So many good ideas, that's why I like this forum. I use my compressor to shoot an alcohol soaked cotton ball thru then follow it with a dry cotton ball.


----------



## grapeman (Jun 14, 2011)

I use the super duper whiz bang vacuum pump to do this job also. I leave the racking cane attached to one end, take a gallon of warm water and stick the racking cane in the water and the other end of the hose attached to one of those orange carboy cover thingies on top of the carboy I was using. Hook the other end up to the pump and let er rip. Water is drawn out of the gallon jug and into the dirty carboy. When it hits the bottom it suck air through createing blasts of water and air mixed. The hose and racking cane are now clean. I simply dain out any water residue the air blasts didn't rmove and hang it up. You can corkidor it also, but I use mine so often I don't bother. When I want to use them again, I run some sanitizer through the hose and drain it and I am ready to go. It sounds like a lot of work but it can be done in seconds.


----------



## Minnesotamaker (Jun 14, 2011)

I once had a stubborn stain (from racking elderberry, so I think it was green goo!). I used a piece of kite string that was just over twice the length of my racking tube. I tied a small nail to one end of the string and used it as a weight to feed the string through the tube. Once I had the string through, I tied a small piece of cloth in the middle of the string, added a bit of cleaner, then pulled it through. Once it emerged from the other side, the string was long enough that I could then pull it back through the other way. I just kept pulling the bit of cloth back and forth through the tube until the it was clean.


----------



## ibglowin (Jun 15, 2011)

Some interesting cleaning ideas for sure, remember tubing is only ~$.50 a foot buy new if it gets that bad!


----------



## Minnesotamaker (Jun 16, 2011)

ibglowin said:


> Some interesting cleaning ideas for sure, remember tubing is only ~$.50 a foot buy new if it gets that bad!
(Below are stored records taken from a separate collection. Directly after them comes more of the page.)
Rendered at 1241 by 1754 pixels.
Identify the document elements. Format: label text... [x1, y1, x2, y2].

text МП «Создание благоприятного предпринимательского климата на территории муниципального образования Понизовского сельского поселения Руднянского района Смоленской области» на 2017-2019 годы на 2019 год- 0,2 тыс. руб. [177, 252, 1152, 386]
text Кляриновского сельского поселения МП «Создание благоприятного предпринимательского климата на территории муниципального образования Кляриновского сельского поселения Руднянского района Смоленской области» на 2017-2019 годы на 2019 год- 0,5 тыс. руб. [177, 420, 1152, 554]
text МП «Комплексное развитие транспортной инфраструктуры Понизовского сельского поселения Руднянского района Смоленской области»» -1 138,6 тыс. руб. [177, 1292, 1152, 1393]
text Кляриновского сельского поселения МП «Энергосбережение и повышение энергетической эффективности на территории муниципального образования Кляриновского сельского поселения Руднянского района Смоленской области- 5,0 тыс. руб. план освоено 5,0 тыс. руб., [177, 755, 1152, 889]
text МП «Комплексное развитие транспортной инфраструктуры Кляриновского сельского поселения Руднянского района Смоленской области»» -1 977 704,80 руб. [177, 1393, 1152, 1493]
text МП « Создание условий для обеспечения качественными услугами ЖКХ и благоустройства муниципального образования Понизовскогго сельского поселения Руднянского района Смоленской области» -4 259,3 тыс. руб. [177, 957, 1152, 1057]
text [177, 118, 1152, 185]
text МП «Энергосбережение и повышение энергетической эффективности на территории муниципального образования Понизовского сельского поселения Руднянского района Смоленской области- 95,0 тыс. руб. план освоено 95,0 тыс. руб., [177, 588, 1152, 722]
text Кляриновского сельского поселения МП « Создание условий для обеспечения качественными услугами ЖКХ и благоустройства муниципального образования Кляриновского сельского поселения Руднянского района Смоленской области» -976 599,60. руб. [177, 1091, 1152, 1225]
Yeah, but it cost $14 in gas to drive to the stinkin store these days.


----------



## docanddeb (Jun 17, 2011)

WALK!!

Internet orders are getting more affordable all the time!!

Debbie


----------



## Julie (Jun 17, 2011)

docanddeb said:


> WALK!!
> 
> Internet orders are getting more affordable all the time!!
> 
> Debbie



Not with the price of gas, shipping cost is increasing.


----------



## docanddeb (Jun 17, 2011)

Man, at $7.99 shipping for any amount... it doesn't take many supplies to pay for THAT gas. I don't have a LHBS less than an hour away from me... and it's pretty scant at that. I'd have to drive 1.5 - 2 hrs to get a full selection of anything! It's really worth it in time AND selection for me!

Debbie


----------



## JohnT (Jun 23, 2011)

ibglowin said:


> Some interesting cleaning ideas for sure, remember tubing is only ~$.50 a foot buy new if it gets that bad!



The issue is that (at times) the right tubing is hard to find. 

Me, personally, I use 20 gauge electrical wire. It is rigid enough to feed through nicely. I then twist a long strip of cheesecloth soaked in PBW. Works like a charm.


----------